### What you need to do
Reproduce the text of every record below line for line, with no alterations, and omit the pictures from your answer.

### Dataset excerpts
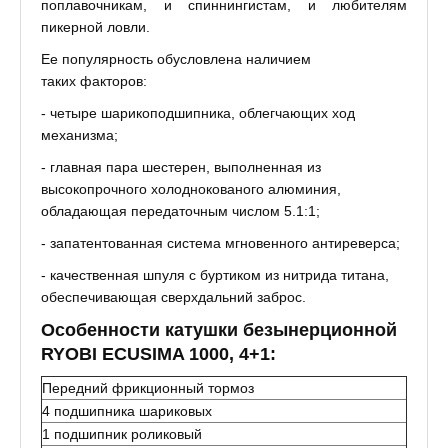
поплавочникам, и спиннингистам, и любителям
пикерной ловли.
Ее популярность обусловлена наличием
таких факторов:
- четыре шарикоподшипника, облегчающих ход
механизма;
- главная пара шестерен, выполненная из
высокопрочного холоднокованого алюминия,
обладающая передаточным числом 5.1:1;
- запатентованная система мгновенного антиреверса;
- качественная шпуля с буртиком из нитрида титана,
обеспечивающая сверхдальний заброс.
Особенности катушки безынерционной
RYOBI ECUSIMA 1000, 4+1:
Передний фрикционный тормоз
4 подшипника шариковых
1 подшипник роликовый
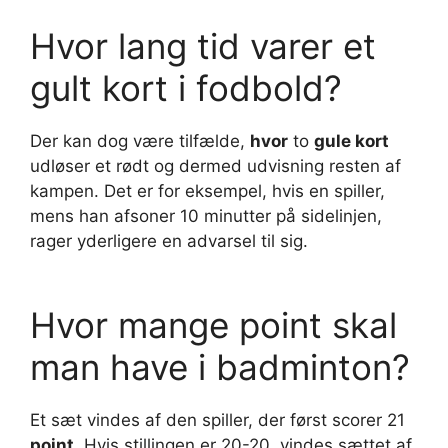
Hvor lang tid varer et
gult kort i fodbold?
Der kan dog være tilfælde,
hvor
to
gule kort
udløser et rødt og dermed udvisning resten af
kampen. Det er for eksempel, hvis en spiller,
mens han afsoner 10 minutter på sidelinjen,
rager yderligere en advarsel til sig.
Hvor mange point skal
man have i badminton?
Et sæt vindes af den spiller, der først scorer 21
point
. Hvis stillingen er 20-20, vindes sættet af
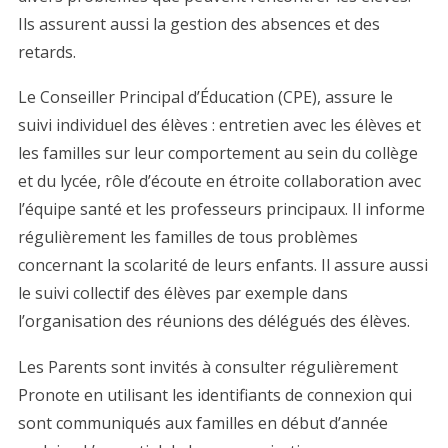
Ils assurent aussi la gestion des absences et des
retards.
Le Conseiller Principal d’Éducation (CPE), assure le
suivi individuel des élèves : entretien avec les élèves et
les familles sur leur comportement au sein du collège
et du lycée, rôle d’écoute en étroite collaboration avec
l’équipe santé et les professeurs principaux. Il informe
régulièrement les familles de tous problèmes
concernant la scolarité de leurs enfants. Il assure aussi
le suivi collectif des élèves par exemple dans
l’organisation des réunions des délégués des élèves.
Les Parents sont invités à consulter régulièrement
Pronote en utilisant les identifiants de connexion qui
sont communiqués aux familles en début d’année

### Result of the exercise
поплавочникам, и спиннингистам, и любителям
пикерной ловли.
Ее популярность обусловлена наличием
таких факторов:
- четыре шарикоподшипника, облегчающих ход
механизма;
- главная пара шестерен, выполненная из
высокопрочного холоднокованого алюминия,
обладающая передаточным числом 5.1:1;
- запатентованная система мгновенного антиреверса;
- качественная шпуля с буртиком из нитрида титана,
обеспечивающая сверхдальний заброс.
Особенности катушки безынерционной
RYOBI ECUSIMA 1000, 4+1:
Передний фрикционный тормоз
4 подшипника шариковых
1 подшипник роликовый
Hvor lang tid varer et
gult kort i fodbold?
Der kan dog være tilfælde,
hvor
to
gule kort
udløser et rødt og dermed udvisning resten af
kampen. Det er for eksempel, hvis en spiller,
mens han afsoner 10 minutter på sidelinjen,
rager yderligere en advarsel til sig.
Hvor mange point skal
man have i badminton?
Et sæt vindes af den spiller, der først scorer 21
point
. Hvis stillingen er 20-20, vindes sættet af
Ils assurent aussi la gestion des absences et des
retards.
Le Conseiller Principal d’Éducation (CPE), assure le
suivi individuel des élèves : entretien avec les élèves et
les familles sur leur comportement au sein du collège
et du lycée, rôle d’écoute en étroite collaboration avec
l’équipe santé et les professeurs principaux. Il informe
régulièrement les familles de tous problèmes
concernant la scolarité de leurs enfants. Il assure aussi
le suivi collectif des élèves par exemple dans
l’organisation des réunions des délégués des élèves.
Les Parents sont invités à consulter régulièrement
Pronote en utilisant les identifiants de connexion qui
sont communiqués aux familles en début d’année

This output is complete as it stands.